● **Work to be completed**:
Copy the data exactly. Images are to be left out.

(Information shown Opens)

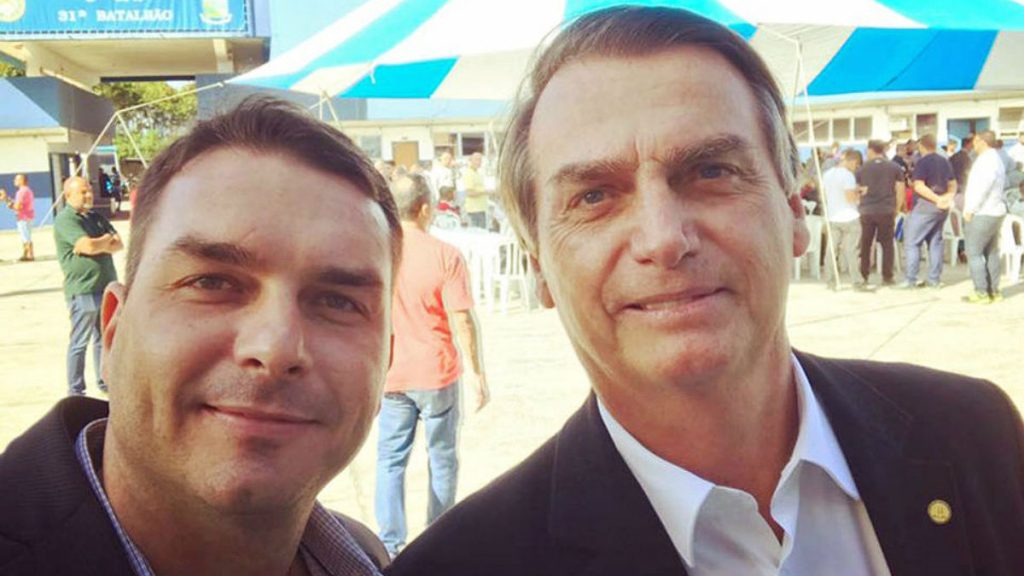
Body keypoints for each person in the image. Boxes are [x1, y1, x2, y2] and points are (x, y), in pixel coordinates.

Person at [387, 7, 1024, 576]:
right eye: (594, 196)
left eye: (711, 171)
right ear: (539, 266)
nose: (663, 239)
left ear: (793, 210)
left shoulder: (976, 437)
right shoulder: (462, 564)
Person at [0, 97, 398, 574]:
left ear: (386, 363)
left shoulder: (370, 557)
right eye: (211, 282)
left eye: (338, 302)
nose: (275, 347)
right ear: (113, 330)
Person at [375, 173, 489, 559]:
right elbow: (463, 320)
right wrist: (477, 374)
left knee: (390, 460)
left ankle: (390, 544)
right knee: (442, 457)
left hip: (393, 373)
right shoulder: (445, 255)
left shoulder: (381, 253)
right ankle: (438, 539)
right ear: (425, 209)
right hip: (436, 373)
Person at [54, 176, 122, 396]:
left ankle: (104, 381)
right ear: (68, 195)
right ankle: (76, 390)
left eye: (89, 190)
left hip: (105, 287)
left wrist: (97, 242)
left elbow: (118, 243)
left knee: (103, 339)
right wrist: (103, 241)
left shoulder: (95, 217)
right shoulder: (66, 220)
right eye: (83, 192)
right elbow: (88, 246)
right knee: (79, 342)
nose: (89, 195)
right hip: (84, 290)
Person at [897, 134, 956, 289]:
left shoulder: (922, 162)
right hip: (941, 209)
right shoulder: (944, 161)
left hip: (924, 208)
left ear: (921, 146)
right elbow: (953, 184)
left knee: (912, 242)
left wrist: (936, 199)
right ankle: (934, 279)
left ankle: (911, 279)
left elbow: (919, 186)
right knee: (935, 242)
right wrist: (946, 198)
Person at [962, 131, 1008, 304]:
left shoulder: (986, 161)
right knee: (991, 252)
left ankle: (981, 292)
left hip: (983, 212)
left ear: (982, 141)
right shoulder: (996, 159)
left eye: (975, 141)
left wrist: (970, 209)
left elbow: (982, 187)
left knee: (973, 253)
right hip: (995, 211)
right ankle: (993, 291)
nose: (973, 145)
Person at [857, 140, 905, 286]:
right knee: (887, 244)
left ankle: (864, 274)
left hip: (867, 210)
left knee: (866, 244)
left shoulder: (862, 168)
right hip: (886, 209)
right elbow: (900, 190)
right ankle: (887, 276)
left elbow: (857, 190)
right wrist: (897, 208)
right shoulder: (895, 167)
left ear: (870, 150)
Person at [821, 149, 864, 289]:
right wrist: (860, 193)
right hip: (849, 216)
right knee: (851, 251)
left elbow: (826, 195)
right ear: (852, 160)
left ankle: (830, 280)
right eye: (856, 165)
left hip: (833, 216)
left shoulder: (827, 174)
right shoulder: (848, 175)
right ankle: (856, 281)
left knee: (831, 250)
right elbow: (850, 198)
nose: (856, 168)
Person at [1, 174, 35, 261]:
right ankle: (26, 254)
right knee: (26, 235)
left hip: (23, 216)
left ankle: (30, 255)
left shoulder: (21, 192)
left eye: (16, 179)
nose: (14, 181)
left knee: (25, 236)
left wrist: (9, 203)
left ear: (22, 180)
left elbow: (17, 206)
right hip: (29, 216)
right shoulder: (28, 190)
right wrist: (7, 199)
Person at [461, 152, 488, 228]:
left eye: (480, 160)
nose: (479, 162)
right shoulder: (469, 173)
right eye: (477, 160)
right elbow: (469, 192)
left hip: (480, 208)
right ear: (471, 161)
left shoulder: (477, 173)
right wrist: (486, 192)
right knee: (477, 233)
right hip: (474, 210)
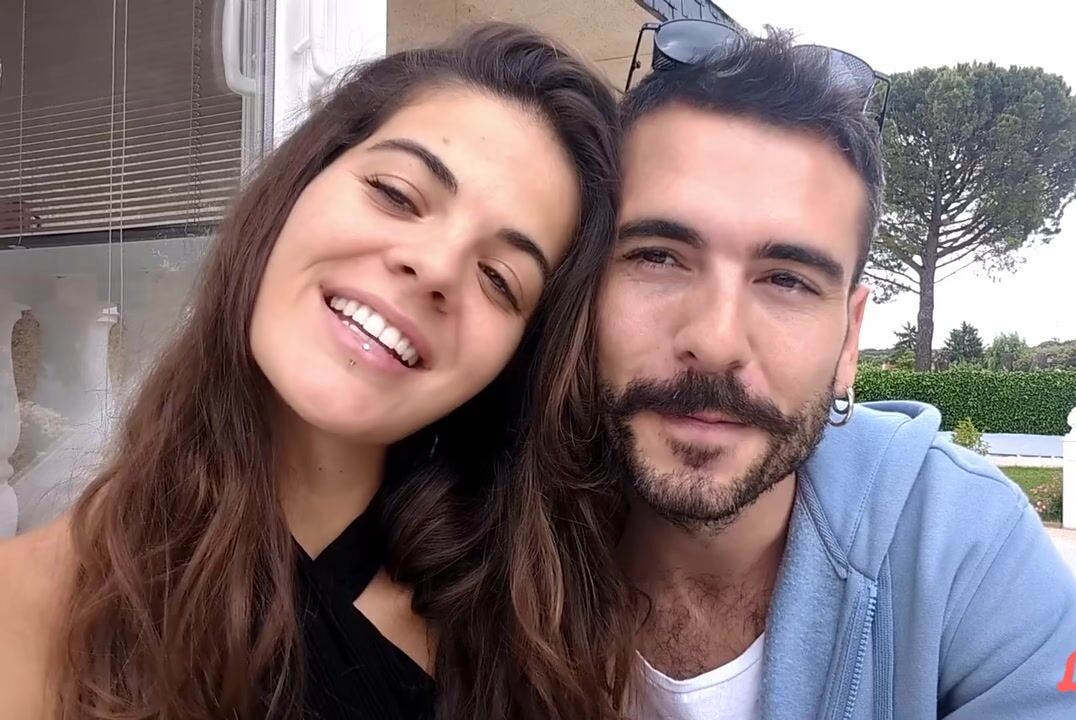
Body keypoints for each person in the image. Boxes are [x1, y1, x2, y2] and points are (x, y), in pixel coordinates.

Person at [0, 23, 632, 720]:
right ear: (296, 187)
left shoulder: (527, 648)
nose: (435, 267)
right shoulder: (28, 618)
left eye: (499, 277)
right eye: (396, 193)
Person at [600, 25, 1076, 718]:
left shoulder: (963, 545)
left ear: (851, 337)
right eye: (658, 257)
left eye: (788, 280)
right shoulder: (486, 513)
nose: (715, 340)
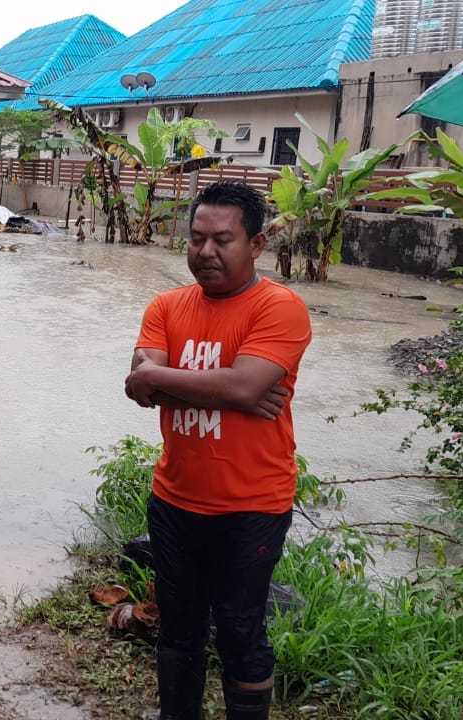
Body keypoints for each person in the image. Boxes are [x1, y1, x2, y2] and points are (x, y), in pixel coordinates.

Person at [124, 181, 312, 720]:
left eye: (223, 240)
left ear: (256, 244)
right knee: (178, 629)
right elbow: (142, 389)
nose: (206, 253)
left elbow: (241, 387)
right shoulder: (166, 305)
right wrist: (232, 388)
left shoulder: (280, 307)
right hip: (175, 498)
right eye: (197, 239)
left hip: (251, 505)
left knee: (239, 630)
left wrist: (170, 377)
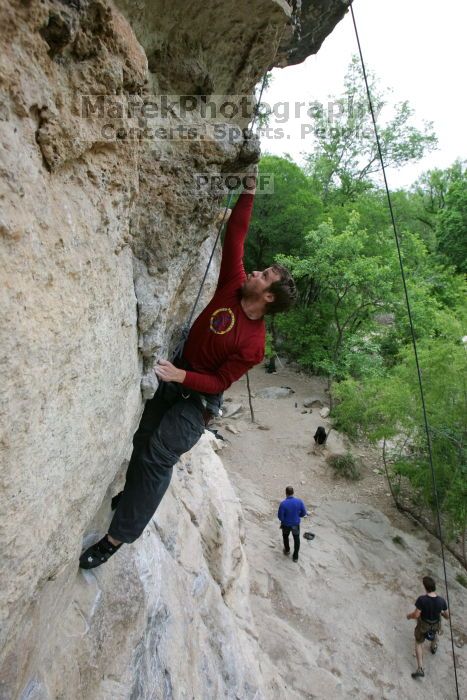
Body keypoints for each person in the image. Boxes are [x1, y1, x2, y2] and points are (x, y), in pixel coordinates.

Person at [80, 174, 297, 569]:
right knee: (143, 438)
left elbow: (219, 383)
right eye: (261, 270)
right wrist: (249, 188)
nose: (256, 272)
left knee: (157, 456)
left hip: (197, 399)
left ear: (267, 297)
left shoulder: (254, 344)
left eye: (264, 276)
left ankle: (117, 537)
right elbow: (237, 232)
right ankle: (130, 498)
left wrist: (181, 378)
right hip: (178, 374)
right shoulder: (233, 283)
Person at [406, 575, 450, 679]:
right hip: (435, 625)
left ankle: (420, 668)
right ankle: (434, 646)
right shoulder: (441, 601)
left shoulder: (422, 600)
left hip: (423, 625)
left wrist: (409, 616)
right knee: (434, 633)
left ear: (425, 587)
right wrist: (441, 613)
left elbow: (416, 615)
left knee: (418, 643)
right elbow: (447, 616)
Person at [277, 486, 308, 562]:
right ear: (293, 493)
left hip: (286, 525)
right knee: (296, 539)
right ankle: (295, 557)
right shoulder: (299, 501)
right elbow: (304, 513)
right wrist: (298, 516)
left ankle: (287, 550)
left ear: (286, 493)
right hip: (295, 524)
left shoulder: (283, 504)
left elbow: (280, 516)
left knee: (285, 537)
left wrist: (284, 521)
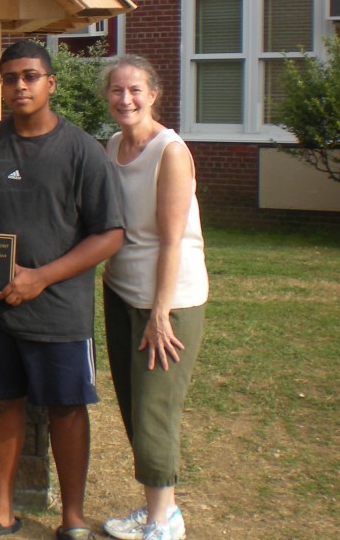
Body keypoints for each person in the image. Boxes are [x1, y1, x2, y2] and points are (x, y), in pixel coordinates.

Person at [0, 40, 125, 540]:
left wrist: (41, 277)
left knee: (65, 407)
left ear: (50, 83)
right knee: (1, 401)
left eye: (31, 76)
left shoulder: (83, 151)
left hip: (59, 309)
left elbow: (110, 233)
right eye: (11, 77)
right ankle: (0, 511)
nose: (20, 85)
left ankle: (73, 519)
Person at [99, 56, 208, 540]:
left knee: (154, 410)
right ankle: (158, 508)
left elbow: (172, 240)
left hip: (167, 301)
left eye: (136, 90)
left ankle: (164, 523)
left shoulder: (171, 152)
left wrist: (161, 313)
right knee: (131, 406)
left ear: (154, 93)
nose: (126, 99)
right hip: (120, 290)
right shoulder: (113, 145)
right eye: (117, 91)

(Information shown Closes)

● **Answer to this exercise**:
Body keypoints for each person in the image. Boxes are [x1, y1, x2, y2] and points are (x, y), in pixel coordinates.

Person at [387, 7, 1024, 576]:
right eye: (594, 196)
left eye: (711, 171)
right ear: (539, 266)
nose: (663, 239)
left ear: (793, 210)
left shoulder: (976, 437)
right shoulder: (462, 564)
Person at [0, 97, 398, 574]:
left ear: (386, 363)
left shoulder: (370, 557)
right eye: (211, 282)
left eye: (338, 302)
nose: (275, 347)
right ear: (113, 330)
Person at [375, 173, 489, 559]:
right elbow: (463, 320)
right wrist: (477, 374)
left knee: (390, 460)
left ankle: (390, 544)
right knee: (442, 457)
left hip: (393, 373)
right shoulder: (445, 255)
left shoulder: (381, 253)
right ankle: (438, 539)
right ear: (425, 209)
right hip: (436, 373)
Person at [54, 176, 122, 396]:
left ankle: (104, 381)
right ear: (68, 195)
right ankle: (76, 390)
left eye: (89, 190)
left hip: (105, 287)
left wrist: (97, 242)
left elbow: (118, 243)
left knee: (103, 339)
right wrist: (103, 241)
left shoulder: (95, 217)
right shoulder: (66, 220)
right eye: (83, 192)
right elbow: (88, 246)
right knee: (79, 342)
nose: (89, 195)
right hip: (84, 290)
Person at [897, 134, 956, 289]:
left shoulder: (922, 162)
right hip: (941, 209)
right shoulder: (944, 161)
left hip: (924, 208)
left ear: (921, 146)
right elbow: (953, 184)
left knee: (912, 242)
left wrist: (936, 199)
right ankle: (934, 279)
left ankle: (911, 279)
left elbow: (919, 186)
right knee: (935, 242)
right wrist: (946, 198)
Person at [962, 131, 1008, 304]:
left shoulder: (986, 161)
right knee: (991, 252)
left ankle: (981, 292)
left hip: (983, 212)
left ear: (982, 141)
right shoulder: (996, 159)
left eye: (975, 141)
left wrist: (970, 209)
left elbow: (982, 187)
left knee: (973, 253)
right hip: (995, 211)
right ankle: (993, 291)
nose: (973, 145)
Person at [857, 140, 905, 286]:
right knee: (887, 244)
left ankle: (864, 274)
left hip: (867, 210)
left knee: (866, 244)
left shoulder: (862, 168)
right hip: (886, 209)
right elbow: (900, 190)
right ankle: (887, 276)
left elbow: (857, 190)
right wrist: (897, 208)
right shoulder: (895, 167)
left ear: (870, 150)
Person at [821, 149, 864, 289]:
right wrist: (860, 193)
right hip: (849, 216)
right knee: (851, 251)
left elbow: (826, 195)
right ear: (852, 160)
left ankle: (830, 280)
right eye: (856, 165)
left hip: (833, 216)
left shoulder: (827, 174)
right shoulder: (848, 175)
right ankle: (856, 281)
left knee: (831, 250)
right elbow: (850, 198)
nose: (856, 168)
Person at [1, 174, 35, 261]:
right ankle: (26, 254)
right knee: (26, 235)
left hip: (23, 216)
left ankle: (30, 255)
left shoulder: (21, 192)
left eye: (16, 179)
nose: (14, 181)
left knee: (25, 236)
left wrist: (9, 203)
left ear: (22, 180)
left elbow: (17, 206)
right hip: (29, 216)
right shoulder: (28, 190)
right wrist: (7, 199)
Person at [461, 152, 488, 228]:
left eye: (480, 160)
nose: (479, 162)
right shoulder: (469, 173)
right eye: (477, 160)
right elbow: (469, 192)
left hip: (480, 208)
right ear: (471, 161)
left shoulder: (477, 173)
right wrist: (486, 192)
right knee: (477, 233)
right hip: (474, 210)
Body keypoints for each person in the image. Boxes are [x1, y1, x2, y2] and points are (x, y), in pixel coordinates.

Person at [0, 23, 632, 720]:
right ear: (296, 187)
left shoulder: (527, 648)
nose: (435, 267)
right shoulder: (28, 618)
left eye: (499, 277)
right eye: (396, 193)
Person at [600, 25, 1076, 718]:
left shoulder: (963, 545)
left ear: (851, 337)
right eye: (658, 257)
left eye: (788, 280)
right shoulder: (486, 513)
nose: (715, 340)
Body keypoints for each person in the image. Boxes are [x1, y1, x2, y2] and points are (x, y), in pixel coordinates.

Person at [124, 181, 312, 720]:
left eye: (223, 240)
left ear: (256, 244)
right knee: (178, 629)
right elbow: (142, 389)
nose: (206, 253)
left elbow: (241, 387)
right shoulder: (166, 305)
right wrist: (232, 388)
left shoulder: (280, 307)
right hip: (175, 498)
right eye: (197, 239)
left hip: (251, 505)
left knee: (239, 630)
left wrist: (170, 377)
Body keypoints for each person in the image. Boxes are [x1, y1, x2, y2] and points are (x, y), in pixel coordinates.

Person at [80, 174, 297, 569]:
right knee: (143, 438)
left elbow: (219, 383)
right eye: (261, 270)
right wrist: (249, 188)
nose: (256, 272)
left knee: (157, 456)
left hip: (197, 399)
left ear: (267, 297)
left shoulder: (254, 344)
left eye: (264, 276)
left ankle: (117, 537)
right elbow: (237, 232)
right ankle: (130, 498)
left wrist: (181, 378)
right hip: (178, 374)
right shoulder: (233, 283)
Person at [406, 575, 450, 679]:
right hip: (435, 625)
left ankle: (420, 668)
right ankle: (434, 646)
right shoulder: (441, 601)
left shoulder: (422, 600)
left hip: (423, 625)
left wrist: (409, 616)
right knee: (434, 633)
left ear: (425, 587)
right wrist: (441, 613)
left elbow: (416, 615)
left knee: (418, 643)
right elbow: (447, 616)
Person at [277, 486, 308, 562]:
right ear: (293, 493)
left hip: (286, 525)
right knee: (296, 539)
right ankle: (295, 557)
right shoulder: (299, 501)
right elbow: (304, 513)
right wrist: (298, 516)
left ankle: (287, 550)
left ear: (286, 493)
right hip: (295, 524)
left shoulder: (283, 504)
left elbow: (280, 516)
left knee: (285, 537)
left wrist: (284, 521)
Body keypoints for each person in the image. Boxes are [x1, y1, x2, y2] and points are (x, y), in pixel coordinates.

Person at [0, 40, 125, 540]:
left wrist: (41, 277)
left knee: (65, 407)
left ear: (50, 83)
right knee: (1, 401)
left eye: (31, 76)
left shoulder: (83, 151)
left hip: (59, 309)
left elbow: (110, 233)
right eye: (11, 77)
right ankle: (0, 511)
nose: (20, 85)
left ankle: (73, 519)
Person at [99, 56, 208, 540]:
left knee: (154, 410)
right ankle: (158, 508)
left elbow: (172, 240)
left hip: (167, 301)
left eye: (136, 90)
left ankle: (164, 523)
left shoulder: (171, 152)
left wrist: (161, 313)
right knee: (131, 406)
left ear: (154, 93)
nose: (126, 99)
right hip: (120, 290)
right shoulder: (113, 145)
right eye: (117, 91)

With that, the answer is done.